For patients, those numbers mean something very significant: with Enhertu, fewer women in this high-risk group are seeing their cancer come back in the first few years after surgery.
That’s why many experts are already calling these results practice-changing and predicting Enhertu will become the new standard in this setting.
The Safety Profile: What To Know
Overall, side effects with Enhertu in DESTINY-Breast05 were described as “manageable” and similar in severity to T-DM1, but with different patterns.
Serious side effects occurred in about 50% of patients on Enhertu and 52% on T-DM1, so the overall “intensity” of treatment was roughly comparable.
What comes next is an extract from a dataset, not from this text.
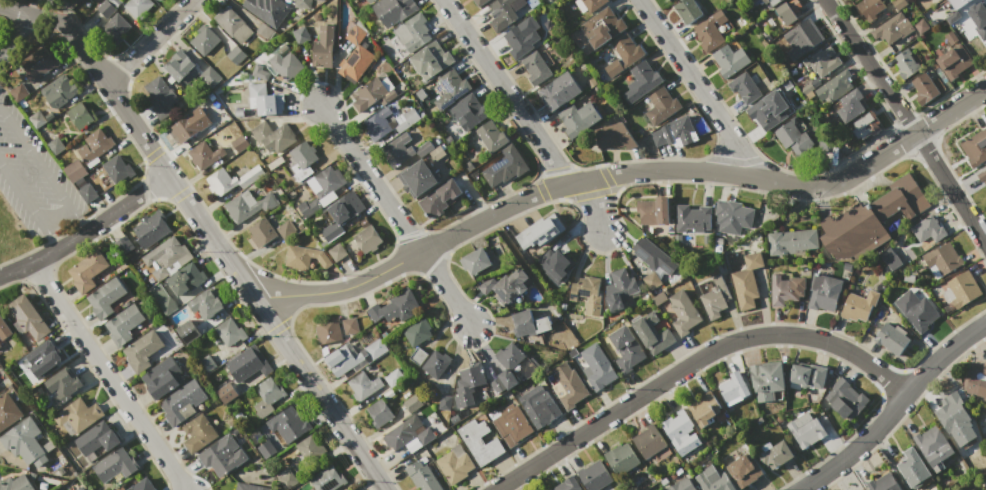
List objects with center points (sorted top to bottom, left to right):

Enhertu did have higher rates of nausea and low white blood cell counts (neutropenia) than T-DM1.
The most important unique risk with Enhertu is interstitial lung disease (ILD)/pneumonitis. In DESTINY-Breast05, about 9 to 10% of patients on Enhertu developed some form of lung disease, compared with about 1 to 2% on T-DM1. Most cases were mild (grade 1-2) and managed with drug interruption and steroids.
The potential lung disease that comes with this treatment requires a closer follow-up with your health care team. In that sense, you may need frequent computerized tomography (CT scan) of the thorax, which can add burden to your routine.
Dr. Maysa Abu-Khalaf, a medical oncologist at Thomas Jefferson University in Philadelphia, tells SurvivorNet that scans may be every 12 or so weeks.
“It’s a life-threatening toxicity that even with monitoring it can happen,” she explains.
This is why doctors using Enhertu pay extremely close attention to new coughs, shortness of breath, or unexplained fever and often order imaging early if there’s any concern.
For many patients, the reduction in recurrence risk outweighs this added risk, especially with careful monitoring, but it’s a real trade-off that needs to be discussed.
Who Should Be Treated With Enhertu?
For a woman that meets this study criteria after surgery with residual HER2-positive disease, the decision is no longer only one option. We’re now in an era of T-DM1 vs. ENHERTU — and the choice is individualized.
Doctors will think about and take the following aspects into consideration when offering Enhertu vs. the standard treatment:
- Risk level: DESTINY-Breast05 focused on high-risk patients (large tumors, multiple positive nodes, or significant residual disease). If you fit that profile, Enhertu is more likely to be favored.
- Age and life expectancy: Younger patients with decades of life ahead may benefit the most from the stronger recurrence protection Enhertu offers.
- Lung health and other co-morbidities: Pre-existing lung disease, prior radiation to the chest, or autoimmune conditions may make the risk of ILD more concerning.
- Tolerance for risk vs. benefit: Some patients want whatever treatment approach offers the best chance of keeping cancer away no matter the risk, while others prioritize minimizing side-effects, even if that means a slightly higher recurrence risk.
- Access and logistics: Enhertu and T-DM1 are both IV drugs, given every 3 weeks in specialized centers. Insurance coverage and availability can also influence daily choice.
“The results of Destiny05 were pretty exciting. I think that there are still questions also about how to incorporate this into practice and how to choose the right high-risk patients that they included in that trial,” Dr. Kristina Fanucci, a breast oncologist at Dana-Farber Cancer Institute in Boston, says.
Questions To Ask Your Doctor
- Does my cancer have the characteristics that make me a good candidate for Enhertu?
- How often would I be monitored on Enhertu?
- Is there any reason you would still favor T-DM1 in my case?
- Can I switch treatments if I decide to start Enhertu afterwards?
- If the standard treatment doesn’t work, can I try Enhertu?